If it hits a wall: negative reward. Over time, the robot learns the optimal path to reach the exit.

There are two main approaches to RL:

  • Model-Free RL: learning purely through trial and error (e.g., Q-Learning, Deep Q-Networks).
  • Model-Based RL: building a model of the environment to plan ahead (e.g., Monte Carlo Tree Search in AlphaZero).
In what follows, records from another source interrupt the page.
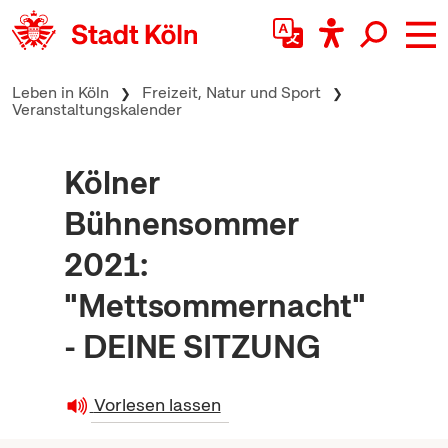
zum Inhalt springen
Leben in Köln
Freizeit, Natur und Sport
Veranstaltungskalender
Kölner
Bühnensommer
2021:
"Mettsommernacht"
- DEINE SITZUNG
Vorlesen lassen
Reinforcement Learning has found applications across a wide range of domains. In gaming, it powers systems like AlphaGo, AlphaZero, and OpenAI Five for Dota 2, where agents learn strategies that rival or surpass human expertise. In robotics, RL enables machines to walk, grasp objects, and navigate complex environments. It also drives personalized recommendation systems that adapt in real time to user preferences, helps in finance by optimizing portfolios and trading strategies, and even supports healthcare by assisting in the design of treatment plans. Despite these successes, RL still faces important challenges. A key difficulty is balancing exploration: trying out new actions with exploitation, meaning leveraging known strategies that work. In many tasks, rewards can also be sparse, making learning especially hard, such as in long games where feedback only comes at the end. On top of this, RL models often require immense computational resources to train effectively, which limits their scalability. A further challenge lies in safety and ethical concerns, as agents can sometimes exploit loopholes in their environments or behave unpredictably in ways that pose risks.

Conclusion

Machine Learning sits at the heart of today’s AI revolution, bridging raw data and intelligent decision-making. From supervised models that classify emails or predict housing prices, to unsupervised methods that uncover hidden patterns, to reinforcement learning agents that learn by trial and error, Machine Learning offers a versatile toolkit that supports tackling real-world challenges, often as part of broader solutions. While challenges such as overfitting, computational cost, and ethical considerations remain, the field continues to advance at a rapid pace.